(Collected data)

- - - - -

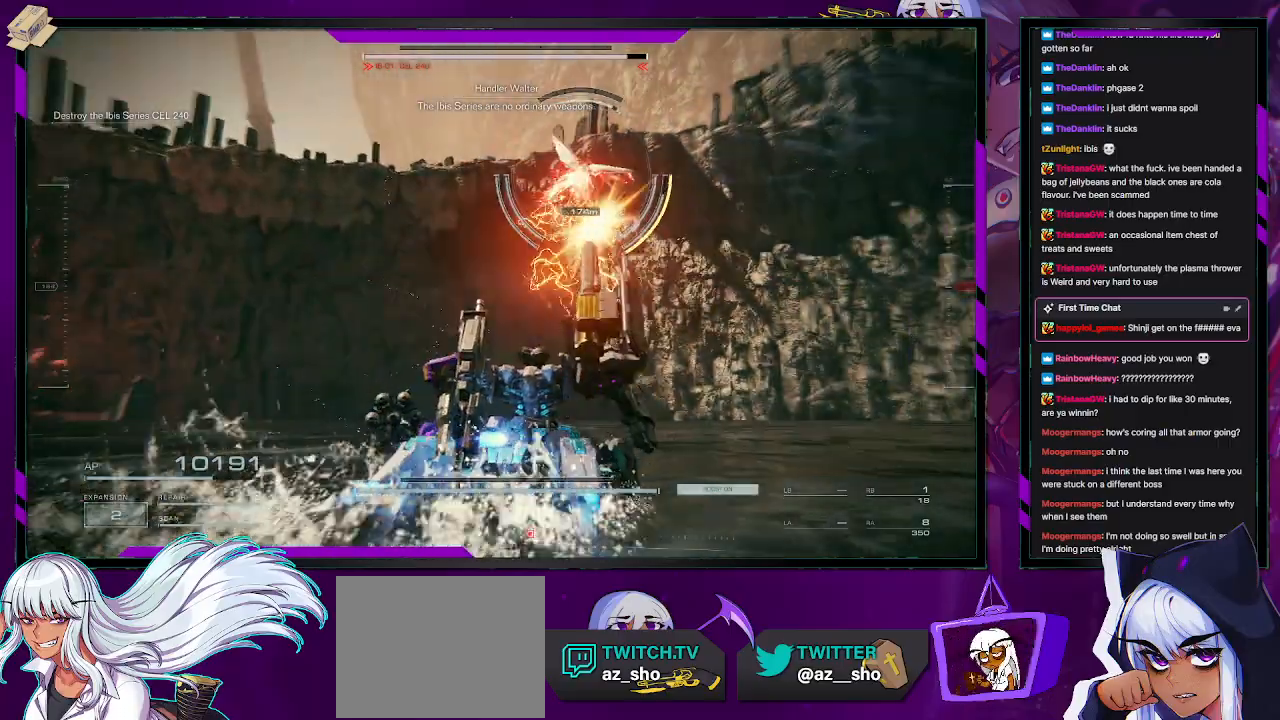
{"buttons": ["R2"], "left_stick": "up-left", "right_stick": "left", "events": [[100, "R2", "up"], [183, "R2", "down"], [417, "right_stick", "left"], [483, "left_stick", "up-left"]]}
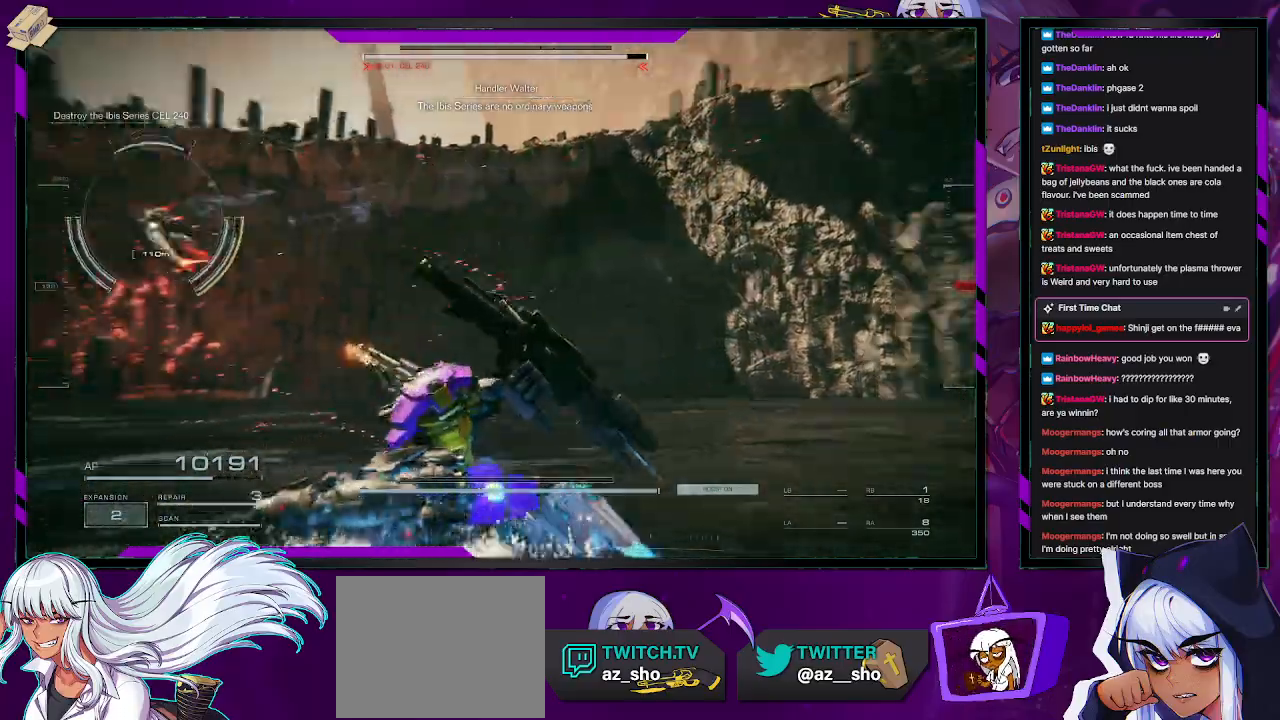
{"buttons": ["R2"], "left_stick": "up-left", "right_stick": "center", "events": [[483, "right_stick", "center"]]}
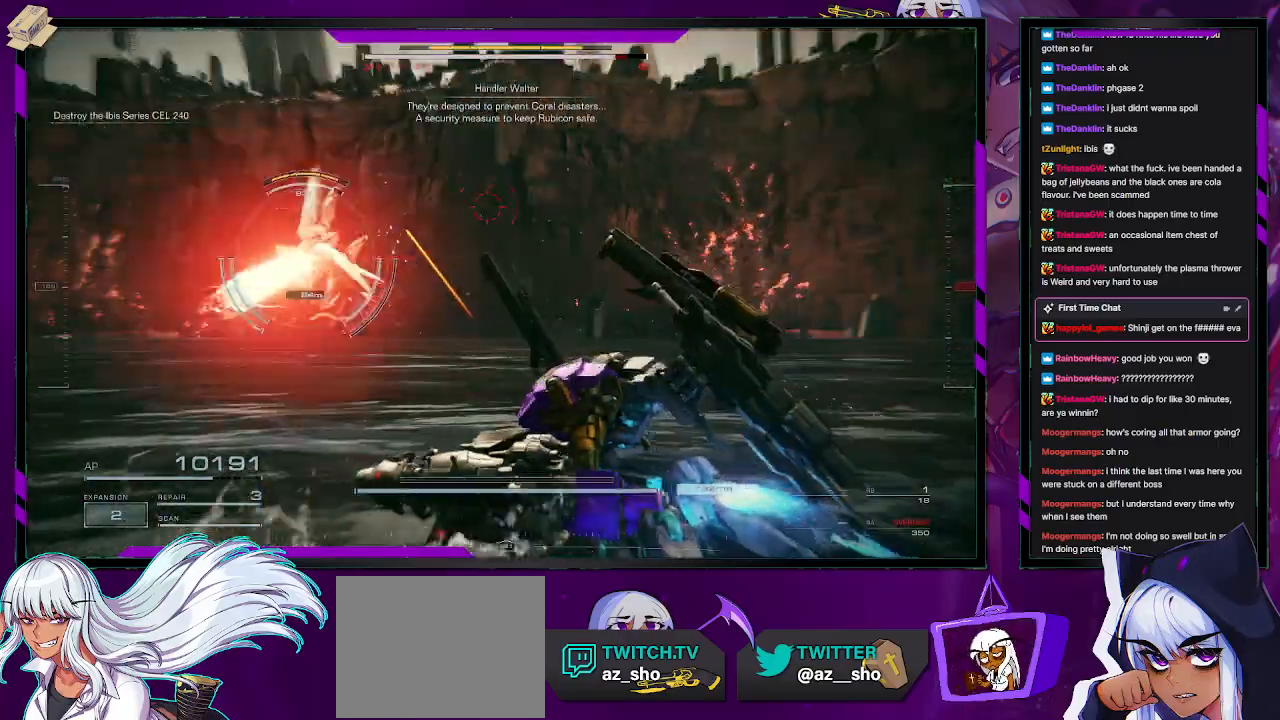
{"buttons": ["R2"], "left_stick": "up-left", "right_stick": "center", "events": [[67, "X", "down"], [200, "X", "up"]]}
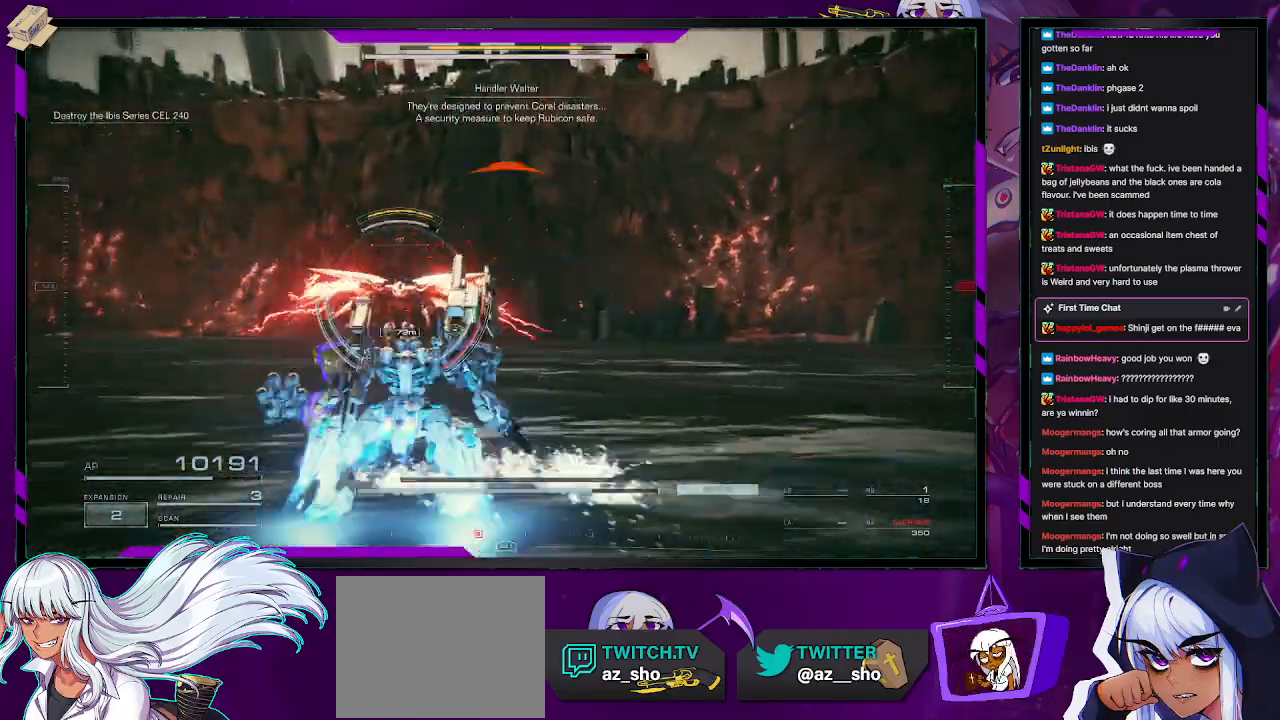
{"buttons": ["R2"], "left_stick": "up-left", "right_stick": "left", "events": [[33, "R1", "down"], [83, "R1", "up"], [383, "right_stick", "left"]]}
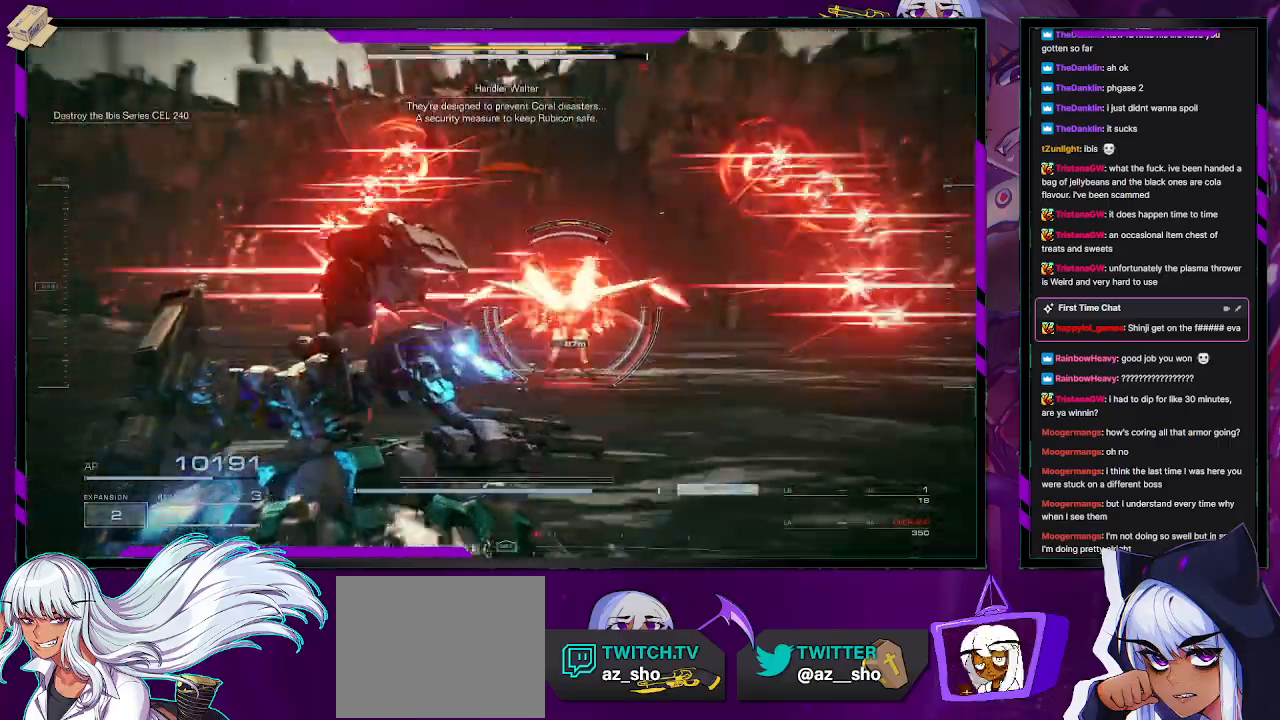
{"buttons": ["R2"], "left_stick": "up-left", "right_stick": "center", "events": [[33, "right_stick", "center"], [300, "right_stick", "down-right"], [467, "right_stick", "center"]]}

- - - - -

§ **Your assignment**
Your answer must be one number: the count of lines in the entries that contain the string "center".

§ **Reply**
3